No mercado não se considera nenhum papel bom em si. Ele é
caro ou barato. Um papel barato -aquele cujo preço é inferior
ao da percepção do mercado-
tende a ser valorizado, bem visto, entrando em uma espiral de
alta que quase sempre leva ao
"overshooting" -uma valorização maior do que a que o
mercado comportava.
A partir daí, o mesmo papel
passa a ser visto como caro e a
sofrer um processo de depreciação. Qualquer evento impacta
negativamente o papel, ocorrendo uma desvalorização maior
do que o mercado esperava e
provocando, no momento seguinte, um novo movimento de
valorização.
Obviamente não são todos os
papéis nem todos os políticos
que passam por esse processo.

## Material da tarefa
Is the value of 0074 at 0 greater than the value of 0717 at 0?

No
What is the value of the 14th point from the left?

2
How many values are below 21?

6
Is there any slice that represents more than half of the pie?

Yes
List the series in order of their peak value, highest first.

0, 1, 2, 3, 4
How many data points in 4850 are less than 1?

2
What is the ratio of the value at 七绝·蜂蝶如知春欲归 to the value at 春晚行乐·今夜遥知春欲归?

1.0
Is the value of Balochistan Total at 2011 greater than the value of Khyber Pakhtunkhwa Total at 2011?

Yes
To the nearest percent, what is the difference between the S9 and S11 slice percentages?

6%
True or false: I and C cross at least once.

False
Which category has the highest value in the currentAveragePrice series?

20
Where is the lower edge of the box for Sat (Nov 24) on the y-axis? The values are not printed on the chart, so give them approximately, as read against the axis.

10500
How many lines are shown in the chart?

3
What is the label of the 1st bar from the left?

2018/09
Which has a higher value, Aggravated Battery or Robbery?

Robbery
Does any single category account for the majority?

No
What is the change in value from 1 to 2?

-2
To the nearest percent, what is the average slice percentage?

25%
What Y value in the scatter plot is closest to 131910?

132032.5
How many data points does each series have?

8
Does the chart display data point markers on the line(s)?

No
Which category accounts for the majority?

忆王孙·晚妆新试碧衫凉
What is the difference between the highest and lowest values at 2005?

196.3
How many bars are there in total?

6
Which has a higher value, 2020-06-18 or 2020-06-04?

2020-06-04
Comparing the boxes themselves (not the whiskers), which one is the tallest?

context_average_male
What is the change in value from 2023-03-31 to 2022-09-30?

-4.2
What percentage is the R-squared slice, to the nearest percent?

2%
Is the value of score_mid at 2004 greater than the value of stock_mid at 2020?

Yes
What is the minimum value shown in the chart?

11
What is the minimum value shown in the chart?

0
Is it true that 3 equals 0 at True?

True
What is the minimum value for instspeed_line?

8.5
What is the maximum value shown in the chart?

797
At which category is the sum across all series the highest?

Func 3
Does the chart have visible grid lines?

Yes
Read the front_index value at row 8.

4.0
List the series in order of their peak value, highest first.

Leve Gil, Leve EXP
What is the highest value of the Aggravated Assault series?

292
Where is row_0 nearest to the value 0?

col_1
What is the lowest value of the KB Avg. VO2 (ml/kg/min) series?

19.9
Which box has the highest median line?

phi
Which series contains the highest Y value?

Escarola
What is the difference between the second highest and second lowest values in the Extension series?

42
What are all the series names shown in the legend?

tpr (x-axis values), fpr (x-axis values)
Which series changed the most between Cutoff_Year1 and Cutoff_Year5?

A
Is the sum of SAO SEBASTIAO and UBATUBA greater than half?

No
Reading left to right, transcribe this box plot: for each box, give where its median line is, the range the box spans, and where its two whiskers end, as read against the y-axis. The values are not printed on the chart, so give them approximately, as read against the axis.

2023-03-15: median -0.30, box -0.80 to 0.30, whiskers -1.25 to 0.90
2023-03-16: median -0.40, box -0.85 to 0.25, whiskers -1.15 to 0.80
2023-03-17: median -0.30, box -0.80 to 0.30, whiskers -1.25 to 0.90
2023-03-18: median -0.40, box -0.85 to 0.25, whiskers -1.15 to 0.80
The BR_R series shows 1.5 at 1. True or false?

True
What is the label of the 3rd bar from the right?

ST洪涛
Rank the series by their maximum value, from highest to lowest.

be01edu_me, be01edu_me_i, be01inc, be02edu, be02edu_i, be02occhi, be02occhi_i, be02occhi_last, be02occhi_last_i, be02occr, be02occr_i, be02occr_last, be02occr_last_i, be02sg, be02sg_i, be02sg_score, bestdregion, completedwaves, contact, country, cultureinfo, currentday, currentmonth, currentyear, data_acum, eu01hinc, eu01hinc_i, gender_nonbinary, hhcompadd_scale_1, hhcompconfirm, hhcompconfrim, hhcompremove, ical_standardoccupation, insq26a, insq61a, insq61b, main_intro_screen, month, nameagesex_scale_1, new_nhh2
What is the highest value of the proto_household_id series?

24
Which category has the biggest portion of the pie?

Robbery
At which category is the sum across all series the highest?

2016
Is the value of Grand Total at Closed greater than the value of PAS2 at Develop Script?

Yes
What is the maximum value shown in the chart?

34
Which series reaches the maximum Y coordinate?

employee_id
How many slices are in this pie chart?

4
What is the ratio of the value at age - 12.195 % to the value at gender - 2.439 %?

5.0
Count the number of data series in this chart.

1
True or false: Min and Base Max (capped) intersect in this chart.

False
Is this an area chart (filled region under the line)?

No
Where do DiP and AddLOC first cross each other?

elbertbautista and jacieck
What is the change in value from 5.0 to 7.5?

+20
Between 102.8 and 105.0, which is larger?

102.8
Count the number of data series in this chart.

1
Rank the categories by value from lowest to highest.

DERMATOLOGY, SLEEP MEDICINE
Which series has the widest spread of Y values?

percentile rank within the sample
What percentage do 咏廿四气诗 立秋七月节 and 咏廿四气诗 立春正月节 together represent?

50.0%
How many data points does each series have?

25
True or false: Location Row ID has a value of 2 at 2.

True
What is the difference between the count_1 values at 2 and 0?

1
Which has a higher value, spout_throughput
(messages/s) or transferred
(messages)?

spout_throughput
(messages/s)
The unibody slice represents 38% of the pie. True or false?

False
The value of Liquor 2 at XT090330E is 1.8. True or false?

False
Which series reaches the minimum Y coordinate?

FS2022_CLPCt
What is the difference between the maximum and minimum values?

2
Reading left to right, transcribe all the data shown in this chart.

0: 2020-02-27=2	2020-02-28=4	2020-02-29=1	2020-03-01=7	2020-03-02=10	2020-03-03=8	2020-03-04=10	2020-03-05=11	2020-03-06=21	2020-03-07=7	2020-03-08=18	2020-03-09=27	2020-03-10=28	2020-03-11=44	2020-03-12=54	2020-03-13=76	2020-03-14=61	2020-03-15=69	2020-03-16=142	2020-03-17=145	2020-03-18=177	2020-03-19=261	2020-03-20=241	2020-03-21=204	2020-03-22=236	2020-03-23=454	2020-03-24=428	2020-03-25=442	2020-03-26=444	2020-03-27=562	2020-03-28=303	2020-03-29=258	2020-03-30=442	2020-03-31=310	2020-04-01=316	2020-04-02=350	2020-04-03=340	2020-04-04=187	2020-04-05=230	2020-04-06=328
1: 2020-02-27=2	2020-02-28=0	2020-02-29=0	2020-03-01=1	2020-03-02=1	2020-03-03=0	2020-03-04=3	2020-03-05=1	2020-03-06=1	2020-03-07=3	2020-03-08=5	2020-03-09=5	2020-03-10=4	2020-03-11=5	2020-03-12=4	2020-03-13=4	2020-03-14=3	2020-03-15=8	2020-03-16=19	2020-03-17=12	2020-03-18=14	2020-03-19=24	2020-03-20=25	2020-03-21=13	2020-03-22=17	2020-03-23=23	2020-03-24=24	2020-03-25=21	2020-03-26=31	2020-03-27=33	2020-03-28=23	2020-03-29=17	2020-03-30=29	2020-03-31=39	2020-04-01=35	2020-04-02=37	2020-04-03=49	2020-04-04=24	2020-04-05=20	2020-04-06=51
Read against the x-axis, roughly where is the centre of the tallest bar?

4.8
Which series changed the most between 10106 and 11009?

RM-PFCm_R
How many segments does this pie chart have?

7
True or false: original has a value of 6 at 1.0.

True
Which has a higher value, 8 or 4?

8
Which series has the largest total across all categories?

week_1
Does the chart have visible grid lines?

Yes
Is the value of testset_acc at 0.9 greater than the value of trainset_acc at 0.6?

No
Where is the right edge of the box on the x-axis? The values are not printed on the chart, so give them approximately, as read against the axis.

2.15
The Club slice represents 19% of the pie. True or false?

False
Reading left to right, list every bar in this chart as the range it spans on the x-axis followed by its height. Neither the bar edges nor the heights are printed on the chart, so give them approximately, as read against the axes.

## Tarefas do exercício
A) Responda com base no trecho sobre o mercado:
(i) Qual é a definição de papel barato?
(ii) O que significa "overshooting"?
(iii) Além dos papéis, quem o texto menciona como não passando, em sua totalidade, por esse processo?
B) Retorne todas as linhas das entradas que contêm a palavra "changed". Maiúsculas e minúsculas devem ser diferenciadas.

## Respostas dos exercícios
A)
(i) É aquele cujo preço é inferior ao da percepção do mercado.
(ii) Uma valorização maior do que a que o mercado comportava.
(iii) Os políticos.

B)
Which series changed the most between Cutoff_Year1 and Cutoff_Year5?
Which series changed the most between 10106 and 11009?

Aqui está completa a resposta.